Rating Art
Every time I finish a book, I log it on Goodreads, give it a star count, and write a brief review. I do it (like I said yesterday) because those reviews make a difference to the author. I have a personal policy of not rating something if it will be below three stars. In those cases, I would just log the book and move on.
I read something that made me think about this whole system of rating and reviewing art. It’s so subjective. There are plenty of books that I can admire, quality-wise, that I didn’t enjoy, and other books that will never win major awards that I thought were brilliant.
She asks why our impulse is to immediately decide how much we like it vs. let it sit, unrated.

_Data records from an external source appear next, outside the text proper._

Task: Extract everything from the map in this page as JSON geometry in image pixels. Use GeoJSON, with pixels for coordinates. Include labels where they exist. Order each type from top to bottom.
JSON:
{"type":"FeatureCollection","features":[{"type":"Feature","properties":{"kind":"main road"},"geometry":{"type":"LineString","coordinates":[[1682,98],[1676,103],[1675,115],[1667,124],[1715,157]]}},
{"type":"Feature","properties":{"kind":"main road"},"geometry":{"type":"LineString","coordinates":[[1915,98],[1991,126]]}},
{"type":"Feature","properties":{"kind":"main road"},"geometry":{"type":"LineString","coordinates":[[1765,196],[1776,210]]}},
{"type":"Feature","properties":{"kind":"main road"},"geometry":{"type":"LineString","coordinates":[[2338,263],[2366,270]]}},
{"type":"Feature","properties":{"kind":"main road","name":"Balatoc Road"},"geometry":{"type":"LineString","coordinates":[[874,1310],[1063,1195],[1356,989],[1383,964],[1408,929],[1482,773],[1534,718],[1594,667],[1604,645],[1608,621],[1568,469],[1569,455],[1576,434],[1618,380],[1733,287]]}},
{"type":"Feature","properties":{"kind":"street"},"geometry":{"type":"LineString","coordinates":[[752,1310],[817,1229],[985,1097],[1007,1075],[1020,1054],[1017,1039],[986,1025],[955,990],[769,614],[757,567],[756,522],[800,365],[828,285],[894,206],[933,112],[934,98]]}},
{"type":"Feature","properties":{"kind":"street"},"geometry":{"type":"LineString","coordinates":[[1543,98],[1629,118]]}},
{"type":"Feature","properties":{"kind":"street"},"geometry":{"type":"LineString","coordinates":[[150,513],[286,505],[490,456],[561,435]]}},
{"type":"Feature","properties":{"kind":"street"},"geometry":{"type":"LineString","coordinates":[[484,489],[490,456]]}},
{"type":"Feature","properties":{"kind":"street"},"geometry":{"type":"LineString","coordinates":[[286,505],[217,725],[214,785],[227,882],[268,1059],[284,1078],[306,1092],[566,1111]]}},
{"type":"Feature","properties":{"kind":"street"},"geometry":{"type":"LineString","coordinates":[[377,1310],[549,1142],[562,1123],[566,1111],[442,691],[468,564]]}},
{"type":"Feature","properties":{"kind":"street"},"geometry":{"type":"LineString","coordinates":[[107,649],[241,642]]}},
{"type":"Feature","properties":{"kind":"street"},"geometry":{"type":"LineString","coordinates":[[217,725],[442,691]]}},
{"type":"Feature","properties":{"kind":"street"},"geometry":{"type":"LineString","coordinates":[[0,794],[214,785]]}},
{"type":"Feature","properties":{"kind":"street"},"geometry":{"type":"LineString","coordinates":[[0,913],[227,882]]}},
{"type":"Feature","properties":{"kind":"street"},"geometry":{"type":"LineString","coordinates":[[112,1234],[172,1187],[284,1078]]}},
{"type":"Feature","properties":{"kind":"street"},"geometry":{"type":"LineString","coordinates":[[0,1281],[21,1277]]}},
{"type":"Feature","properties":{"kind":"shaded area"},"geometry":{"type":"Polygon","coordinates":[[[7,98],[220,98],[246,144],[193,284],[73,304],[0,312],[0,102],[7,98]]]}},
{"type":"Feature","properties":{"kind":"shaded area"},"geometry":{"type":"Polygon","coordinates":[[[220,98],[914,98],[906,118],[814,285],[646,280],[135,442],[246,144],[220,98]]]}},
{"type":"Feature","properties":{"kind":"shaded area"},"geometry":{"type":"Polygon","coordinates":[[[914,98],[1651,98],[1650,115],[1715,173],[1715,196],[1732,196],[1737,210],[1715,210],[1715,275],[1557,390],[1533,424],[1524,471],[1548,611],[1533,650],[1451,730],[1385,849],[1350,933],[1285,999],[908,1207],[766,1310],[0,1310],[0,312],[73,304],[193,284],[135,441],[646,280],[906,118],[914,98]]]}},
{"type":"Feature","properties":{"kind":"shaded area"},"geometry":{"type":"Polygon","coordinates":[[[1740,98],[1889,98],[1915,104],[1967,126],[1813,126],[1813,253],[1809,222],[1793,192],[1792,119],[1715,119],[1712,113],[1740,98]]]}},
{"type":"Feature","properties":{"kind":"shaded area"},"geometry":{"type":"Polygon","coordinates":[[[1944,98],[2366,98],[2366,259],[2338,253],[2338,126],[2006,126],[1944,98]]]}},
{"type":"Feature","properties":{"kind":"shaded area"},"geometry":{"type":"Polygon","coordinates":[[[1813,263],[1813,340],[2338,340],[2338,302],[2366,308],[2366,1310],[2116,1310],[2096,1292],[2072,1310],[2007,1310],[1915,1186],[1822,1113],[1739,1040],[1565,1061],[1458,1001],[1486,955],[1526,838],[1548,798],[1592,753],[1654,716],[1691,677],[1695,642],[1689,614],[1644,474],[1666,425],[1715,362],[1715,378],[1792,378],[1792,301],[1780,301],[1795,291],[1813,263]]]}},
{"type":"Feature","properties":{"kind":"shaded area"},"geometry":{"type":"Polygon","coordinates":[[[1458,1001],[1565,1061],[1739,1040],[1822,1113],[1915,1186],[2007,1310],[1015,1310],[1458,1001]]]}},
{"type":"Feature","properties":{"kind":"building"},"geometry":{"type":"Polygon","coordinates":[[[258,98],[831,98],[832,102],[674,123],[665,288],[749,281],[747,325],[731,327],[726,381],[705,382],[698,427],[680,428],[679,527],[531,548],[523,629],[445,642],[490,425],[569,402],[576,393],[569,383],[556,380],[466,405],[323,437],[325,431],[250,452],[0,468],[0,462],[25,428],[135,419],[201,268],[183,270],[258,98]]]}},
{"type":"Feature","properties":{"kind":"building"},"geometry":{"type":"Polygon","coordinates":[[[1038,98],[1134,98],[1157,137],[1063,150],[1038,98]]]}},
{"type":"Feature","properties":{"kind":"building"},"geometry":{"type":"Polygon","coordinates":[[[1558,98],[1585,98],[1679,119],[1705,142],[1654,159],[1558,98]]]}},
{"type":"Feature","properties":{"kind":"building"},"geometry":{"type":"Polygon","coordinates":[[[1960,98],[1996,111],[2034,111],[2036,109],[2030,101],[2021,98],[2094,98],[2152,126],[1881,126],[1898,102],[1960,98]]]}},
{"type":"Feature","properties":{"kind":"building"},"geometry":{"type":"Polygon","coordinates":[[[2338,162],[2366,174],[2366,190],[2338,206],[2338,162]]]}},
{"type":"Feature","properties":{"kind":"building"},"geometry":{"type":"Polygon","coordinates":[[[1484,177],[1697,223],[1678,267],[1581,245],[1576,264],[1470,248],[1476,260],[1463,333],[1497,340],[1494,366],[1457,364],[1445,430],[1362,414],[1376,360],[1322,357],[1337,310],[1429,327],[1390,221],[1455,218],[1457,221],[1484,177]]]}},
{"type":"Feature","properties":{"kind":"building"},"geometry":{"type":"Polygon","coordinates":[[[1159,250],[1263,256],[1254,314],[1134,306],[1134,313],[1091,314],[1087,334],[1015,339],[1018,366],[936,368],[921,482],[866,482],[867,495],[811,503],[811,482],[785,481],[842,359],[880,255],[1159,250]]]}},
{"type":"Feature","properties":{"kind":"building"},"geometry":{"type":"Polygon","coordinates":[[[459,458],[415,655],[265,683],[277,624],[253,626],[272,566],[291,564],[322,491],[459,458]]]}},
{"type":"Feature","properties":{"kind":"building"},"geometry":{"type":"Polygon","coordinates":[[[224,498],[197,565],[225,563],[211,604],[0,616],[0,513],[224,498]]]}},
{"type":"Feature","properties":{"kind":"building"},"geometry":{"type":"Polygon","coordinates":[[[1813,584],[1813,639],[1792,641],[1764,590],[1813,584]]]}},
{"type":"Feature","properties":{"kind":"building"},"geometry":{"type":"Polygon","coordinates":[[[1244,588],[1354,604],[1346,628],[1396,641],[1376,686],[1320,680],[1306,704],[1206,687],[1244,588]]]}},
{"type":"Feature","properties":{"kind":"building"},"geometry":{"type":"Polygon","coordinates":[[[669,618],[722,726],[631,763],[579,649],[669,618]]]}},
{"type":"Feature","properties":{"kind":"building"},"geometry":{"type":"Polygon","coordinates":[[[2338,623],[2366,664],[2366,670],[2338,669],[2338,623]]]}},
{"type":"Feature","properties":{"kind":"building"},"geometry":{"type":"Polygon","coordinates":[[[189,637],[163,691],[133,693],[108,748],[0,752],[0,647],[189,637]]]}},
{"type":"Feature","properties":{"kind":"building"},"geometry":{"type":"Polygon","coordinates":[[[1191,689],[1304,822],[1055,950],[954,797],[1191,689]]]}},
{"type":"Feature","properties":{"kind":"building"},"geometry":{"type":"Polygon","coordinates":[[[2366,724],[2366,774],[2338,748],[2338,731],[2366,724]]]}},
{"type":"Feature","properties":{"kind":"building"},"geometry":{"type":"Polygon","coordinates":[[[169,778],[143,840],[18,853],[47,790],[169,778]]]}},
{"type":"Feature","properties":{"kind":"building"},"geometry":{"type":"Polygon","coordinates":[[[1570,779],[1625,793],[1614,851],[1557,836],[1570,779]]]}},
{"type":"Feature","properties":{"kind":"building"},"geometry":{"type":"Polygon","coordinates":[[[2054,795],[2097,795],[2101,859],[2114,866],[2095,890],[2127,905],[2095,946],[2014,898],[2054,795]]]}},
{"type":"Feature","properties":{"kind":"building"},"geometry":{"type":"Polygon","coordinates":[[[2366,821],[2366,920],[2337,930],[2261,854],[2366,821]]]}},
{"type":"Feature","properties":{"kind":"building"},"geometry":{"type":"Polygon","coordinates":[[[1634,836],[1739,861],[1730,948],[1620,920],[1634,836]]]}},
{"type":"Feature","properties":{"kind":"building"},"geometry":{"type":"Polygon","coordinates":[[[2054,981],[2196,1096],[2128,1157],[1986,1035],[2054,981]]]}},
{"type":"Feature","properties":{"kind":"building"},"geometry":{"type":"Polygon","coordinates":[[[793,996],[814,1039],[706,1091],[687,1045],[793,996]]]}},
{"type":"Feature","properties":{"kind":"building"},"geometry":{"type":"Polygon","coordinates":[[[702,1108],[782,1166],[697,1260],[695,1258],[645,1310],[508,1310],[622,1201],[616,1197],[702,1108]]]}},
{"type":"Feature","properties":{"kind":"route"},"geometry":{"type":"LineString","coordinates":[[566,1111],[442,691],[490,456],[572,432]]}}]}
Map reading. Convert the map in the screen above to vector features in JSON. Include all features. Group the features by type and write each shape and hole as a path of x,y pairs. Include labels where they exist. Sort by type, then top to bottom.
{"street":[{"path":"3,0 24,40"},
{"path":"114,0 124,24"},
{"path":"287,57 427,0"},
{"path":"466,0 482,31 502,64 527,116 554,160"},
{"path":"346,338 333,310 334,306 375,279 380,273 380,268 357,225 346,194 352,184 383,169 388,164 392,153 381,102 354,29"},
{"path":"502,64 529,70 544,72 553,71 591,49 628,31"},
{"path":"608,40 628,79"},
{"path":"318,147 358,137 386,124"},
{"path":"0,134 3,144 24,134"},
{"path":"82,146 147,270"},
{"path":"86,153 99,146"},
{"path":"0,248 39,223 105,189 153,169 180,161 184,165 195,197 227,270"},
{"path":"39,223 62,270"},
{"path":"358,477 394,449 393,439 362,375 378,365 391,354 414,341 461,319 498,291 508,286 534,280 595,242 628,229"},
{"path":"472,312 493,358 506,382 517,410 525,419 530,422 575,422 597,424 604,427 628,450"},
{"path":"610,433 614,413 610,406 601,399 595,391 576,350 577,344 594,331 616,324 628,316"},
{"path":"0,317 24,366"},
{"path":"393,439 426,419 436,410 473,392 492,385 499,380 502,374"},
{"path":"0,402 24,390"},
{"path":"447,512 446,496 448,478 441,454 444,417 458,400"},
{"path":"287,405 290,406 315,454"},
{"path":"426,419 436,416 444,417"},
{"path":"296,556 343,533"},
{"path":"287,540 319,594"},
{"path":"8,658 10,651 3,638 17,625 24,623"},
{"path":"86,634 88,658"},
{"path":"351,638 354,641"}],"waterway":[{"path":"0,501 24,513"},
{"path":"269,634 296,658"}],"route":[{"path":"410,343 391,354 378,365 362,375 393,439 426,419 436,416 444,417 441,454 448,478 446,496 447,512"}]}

She writes: “I’ve been trying to stop doing this—giving a work of art an immediate thumbs up or thumbs down, like I’m rating a mop on Amazon. But the habit seems to spring from my subconscious: watch movie, submit verdict. This is how I’ve been trained to respond.”
And because my four-star read is different from your four-star read, and how I would rate something ties into how I was feeling at the moment while I read the book, so many of those stars are completely useless in using to decide how you may feel about a piece. She writes: “The aggregate star ratings on Letterboxd presume to communicate something standardized, but in fact they give cover to chaos … Book ratings on Goodreads raise the same questions.”
These are all great questions. I don’t have answers, and I am going to keep writing those tiny reviews because I know (as an author) that they matter to authors. They help with book sales or making the decision to check out a book from the library. I could write the little review without the stars, but would that review hold as much weight without the star anchor to immediately give context to the words below it? Unsure. But this made me think. A lot.







1 comment
I really liked when John Green went the other direction and did The Anthropocene Reviewed.